Data taken from a collection
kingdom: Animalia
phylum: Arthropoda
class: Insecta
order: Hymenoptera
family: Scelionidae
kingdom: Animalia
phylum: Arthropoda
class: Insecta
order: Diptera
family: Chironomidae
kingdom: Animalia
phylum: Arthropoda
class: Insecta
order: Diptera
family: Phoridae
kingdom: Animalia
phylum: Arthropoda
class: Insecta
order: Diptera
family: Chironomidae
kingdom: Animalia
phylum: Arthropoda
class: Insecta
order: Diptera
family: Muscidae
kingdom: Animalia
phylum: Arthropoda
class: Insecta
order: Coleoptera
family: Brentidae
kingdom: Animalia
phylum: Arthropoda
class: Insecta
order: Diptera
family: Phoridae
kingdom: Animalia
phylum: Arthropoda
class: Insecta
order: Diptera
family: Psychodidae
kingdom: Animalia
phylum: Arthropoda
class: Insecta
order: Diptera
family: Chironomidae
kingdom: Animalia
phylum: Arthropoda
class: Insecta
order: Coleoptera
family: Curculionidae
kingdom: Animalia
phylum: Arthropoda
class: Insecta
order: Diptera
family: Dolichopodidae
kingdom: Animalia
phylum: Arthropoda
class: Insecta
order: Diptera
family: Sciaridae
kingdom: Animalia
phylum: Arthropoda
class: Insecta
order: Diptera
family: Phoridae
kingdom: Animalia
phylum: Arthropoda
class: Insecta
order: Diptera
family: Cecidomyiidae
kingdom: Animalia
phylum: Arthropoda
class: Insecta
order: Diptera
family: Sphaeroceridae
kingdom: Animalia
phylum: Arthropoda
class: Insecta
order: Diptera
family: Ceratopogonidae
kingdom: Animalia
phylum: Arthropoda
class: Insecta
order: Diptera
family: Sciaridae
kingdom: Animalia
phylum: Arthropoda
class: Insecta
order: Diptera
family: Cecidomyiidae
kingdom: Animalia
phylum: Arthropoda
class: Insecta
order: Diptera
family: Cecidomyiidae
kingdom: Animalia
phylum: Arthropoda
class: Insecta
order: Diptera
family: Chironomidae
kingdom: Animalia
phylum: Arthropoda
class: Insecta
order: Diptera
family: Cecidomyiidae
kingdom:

# AIM OF THE TASK
Write out every line of the data above as a numbered list, skipping any blank lines.

# FINAL RESULT
1. kingdom: Animalia
2. phylum: Arthropoda
3. class: Insecta
4. order: Hymenoptera
5. family: Scelionidae
6. kingdom: Animalia
7. phylum: Arthropoda
8. class: Insecta
9. order: Diptera
10. family: Chironomidae
11. kingdom: Animalia
12. phylum: Arthropoda
13. class: Insecta
14. order: Diptera
15. family: Phoridae
16. kingdom: Animalia
17. phylum: Arthropoda
18. class: Insecta
19. order: Diptera
20. family: Chironomidae
21. kingdom: Animalia
22. phylum: Arthropoda
23. class: Insecta
24. order: Diptera
25. family: Muscidae
26. kingdom: Animalia
27. phylum: Arthropoda
28. class: Insecta
29. order: Coleoptera
30. family: Brentidae
31. kingdom: Animalia
32. phylum: Arthropoda
33. class: Insecta
34. order: Diptera
35. family: Phoridae
36. kingdom: Animalia
37. phylum: Arthropoda
38. class: Insecta
39. order: Diptera
40. family: Psychodidae
41. kingdom: Animalia
42. phylum: Arthropoda
43. class: Insecta
44. order: Diptera
45. family: Chironomidae
46. kingdom: Animalia
47. phylum: Arthropoda
48. class: Insecta
49. order: Coleoptera
50. family: Curculionidae
51. kingdom: Animalia
52. phylum: Arthropoda
53. class: Insecta
54. order: Diptera
55. family: Dolichopodidae
56. kingdom: Animalia
57. phylum: Arthropoda
58. class: Insecta
59. order: Diptera
60. family: Sciaridae
61. kingdom: Animalia
62. phylum: Arthropoda
63. class: Insecta
64. order: Diptera
65. family: Phoridae
66. kingdom: Animalia
67. phylum: Arthropoda
68. class: Insecta
69. order: Diptera
70. family: Cecidomyiidae
71. kingdom: Animalia
72. phylum: Arthropoda
73. class: Insecta
74. order: Diptera
75. family: Sphaeroceridae
76. kingdom: Animalia
77. phylum: Arthropoda
78. class: Insecta
79. order: Diptera
80. family: Ceratopogonidae
81. kingdom: Animalia
82. phylum: Arthropoda
83. class: Insecta
84. order: Diptera
85. family: Sciaridae
86. kingdom: Animalia
87. phylum: Arthropoda
88. class: Insecta
89. order: Diptera
90. family: Cecidomyiidae
91. kingdom: Animalia
92. phylum: Arthropoda
93. class: Insecta
94. order: Diptera
95. family: Cecidomyiidae
96. kingdom: Animalia
97. phylum: Arthropoda
98. class: Insecta
99. order: Diptera
100. family: Chironomidae
101. kingdom: Animalia
102. phylum: Arthropoda
103. class: Insecta
104. order: Diptera
105. family: Cecidomyiidae
106. kingdom:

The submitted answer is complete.